Task prompt
For the entries below, say how many lines hold the word "zijn", with the number as the only reply.

** Opening Data for analysis block **

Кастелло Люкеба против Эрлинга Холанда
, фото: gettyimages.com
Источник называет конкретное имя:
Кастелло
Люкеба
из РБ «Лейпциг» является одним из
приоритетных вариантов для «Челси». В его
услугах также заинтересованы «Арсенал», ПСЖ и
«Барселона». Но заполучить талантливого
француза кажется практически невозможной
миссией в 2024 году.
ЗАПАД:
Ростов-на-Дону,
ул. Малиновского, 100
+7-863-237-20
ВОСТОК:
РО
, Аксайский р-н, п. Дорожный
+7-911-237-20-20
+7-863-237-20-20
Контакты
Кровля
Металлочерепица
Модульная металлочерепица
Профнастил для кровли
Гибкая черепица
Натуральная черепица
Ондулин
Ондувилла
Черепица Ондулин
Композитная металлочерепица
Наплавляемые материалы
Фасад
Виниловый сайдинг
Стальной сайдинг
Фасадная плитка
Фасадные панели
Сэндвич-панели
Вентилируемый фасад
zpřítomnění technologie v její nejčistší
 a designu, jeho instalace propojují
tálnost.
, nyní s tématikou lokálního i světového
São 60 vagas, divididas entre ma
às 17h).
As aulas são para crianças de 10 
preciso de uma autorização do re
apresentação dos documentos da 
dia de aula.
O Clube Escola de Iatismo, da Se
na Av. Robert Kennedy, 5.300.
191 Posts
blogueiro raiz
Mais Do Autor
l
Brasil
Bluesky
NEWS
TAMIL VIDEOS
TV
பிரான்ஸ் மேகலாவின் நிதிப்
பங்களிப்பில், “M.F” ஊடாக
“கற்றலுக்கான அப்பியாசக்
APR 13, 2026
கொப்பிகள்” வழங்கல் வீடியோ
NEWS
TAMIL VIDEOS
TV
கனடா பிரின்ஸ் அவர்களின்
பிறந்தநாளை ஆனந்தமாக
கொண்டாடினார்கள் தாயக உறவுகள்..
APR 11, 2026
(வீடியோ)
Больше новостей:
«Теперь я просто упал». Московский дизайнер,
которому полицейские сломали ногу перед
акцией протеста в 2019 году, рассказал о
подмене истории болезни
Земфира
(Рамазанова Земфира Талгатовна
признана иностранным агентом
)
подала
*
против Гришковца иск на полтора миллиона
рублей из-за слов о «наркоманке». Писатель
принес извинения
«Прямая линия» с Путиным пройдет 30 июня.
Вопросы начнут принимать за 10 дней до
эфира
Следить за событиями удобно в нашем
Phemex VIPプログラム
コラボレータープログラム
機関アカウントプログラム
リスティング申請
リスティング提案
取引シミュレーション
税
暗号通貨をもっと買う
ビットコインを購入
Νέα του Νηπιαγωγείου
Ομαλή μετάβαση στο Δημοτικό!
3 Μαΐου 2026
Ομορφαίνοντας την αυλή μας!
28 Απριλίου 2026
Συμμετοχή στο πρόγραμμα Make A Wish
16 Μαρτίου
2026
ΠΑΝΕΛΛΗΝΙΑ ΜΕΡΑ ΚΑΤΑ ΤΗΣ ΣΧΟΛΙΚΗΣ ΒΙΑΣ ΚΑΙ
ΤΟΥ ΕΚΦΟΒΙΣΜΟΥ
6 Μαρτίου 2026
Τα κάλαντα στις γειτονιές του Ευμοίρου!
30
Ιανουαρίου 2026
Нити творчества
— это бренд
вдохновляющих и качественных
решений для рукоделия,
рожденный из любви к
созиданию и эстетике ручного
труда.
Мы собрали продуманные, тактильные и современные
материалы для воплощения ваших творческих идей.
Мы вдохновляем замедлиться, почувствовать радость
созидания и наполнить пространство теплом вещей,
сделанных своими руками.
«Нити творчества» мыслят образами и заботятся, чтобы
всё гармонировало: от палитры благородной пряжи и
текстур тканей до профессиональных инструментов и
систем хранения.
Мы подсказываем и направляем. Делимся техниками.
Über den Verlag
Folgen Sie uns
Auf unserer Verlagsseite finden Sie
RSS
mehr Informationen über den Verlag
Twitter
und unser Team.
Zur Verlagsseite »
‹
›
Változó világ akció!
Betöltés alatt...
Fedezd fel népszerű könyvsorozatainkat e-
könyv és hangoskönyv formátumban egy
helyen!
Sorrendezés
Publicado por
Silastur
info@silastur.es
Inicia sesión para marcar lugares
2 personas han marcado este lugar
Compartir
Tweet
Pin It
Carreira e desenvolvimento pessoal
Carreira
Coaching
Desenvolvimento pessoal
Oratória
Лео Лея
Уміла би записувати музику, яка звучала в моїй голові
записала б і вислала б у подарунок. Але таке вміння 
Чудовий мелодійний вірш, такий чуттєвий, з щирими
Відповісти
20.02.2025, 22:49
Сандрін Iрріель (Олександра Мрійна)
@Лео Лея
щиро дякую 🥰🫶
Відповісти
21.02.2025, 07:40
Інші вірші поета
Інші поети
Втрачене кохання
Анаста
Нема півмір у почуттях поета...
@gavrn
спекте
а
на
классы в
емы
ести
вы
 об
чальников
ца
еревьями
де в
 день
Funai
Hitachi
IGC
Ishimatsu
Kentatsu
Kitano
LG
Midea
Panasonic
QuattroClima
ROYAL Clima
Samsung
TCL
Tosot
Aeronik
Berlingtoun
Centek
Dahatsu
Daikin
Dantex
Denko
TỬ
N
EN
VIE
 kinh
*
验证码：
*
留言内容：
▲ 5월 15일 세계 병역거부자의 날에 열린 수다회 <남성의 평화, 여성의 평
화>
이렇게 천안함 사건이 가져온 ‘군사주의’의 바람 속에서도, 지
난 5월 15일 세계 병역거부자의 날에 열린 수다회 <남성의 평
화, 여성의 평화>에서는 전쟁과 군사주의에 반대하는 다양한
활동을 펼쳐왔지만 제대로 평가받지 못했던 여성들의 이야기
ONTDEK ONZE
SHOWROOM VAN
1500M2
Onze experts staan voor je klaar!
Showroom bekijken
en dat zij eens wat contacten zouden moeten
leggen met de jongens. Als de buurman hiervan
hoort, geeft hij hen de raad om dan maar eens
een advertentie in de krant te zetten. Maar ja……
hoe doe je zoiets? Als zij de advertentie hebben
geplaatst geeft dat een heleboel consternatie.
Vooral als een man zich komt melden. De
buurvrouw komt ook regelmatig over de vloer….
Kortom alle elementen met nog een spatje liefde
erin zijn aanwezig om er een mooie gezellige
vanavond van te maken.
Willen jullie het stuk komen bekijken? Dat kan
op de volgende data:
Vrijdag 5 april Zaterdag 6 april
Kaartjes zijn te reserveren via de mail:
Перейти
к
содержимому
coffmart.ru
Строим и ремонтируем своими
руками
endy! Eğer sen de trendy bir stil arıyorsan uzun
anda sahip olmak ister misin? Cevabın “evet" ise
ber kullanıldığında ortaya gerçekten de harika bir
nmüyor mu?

** Closing Data for analysis block **

Output
2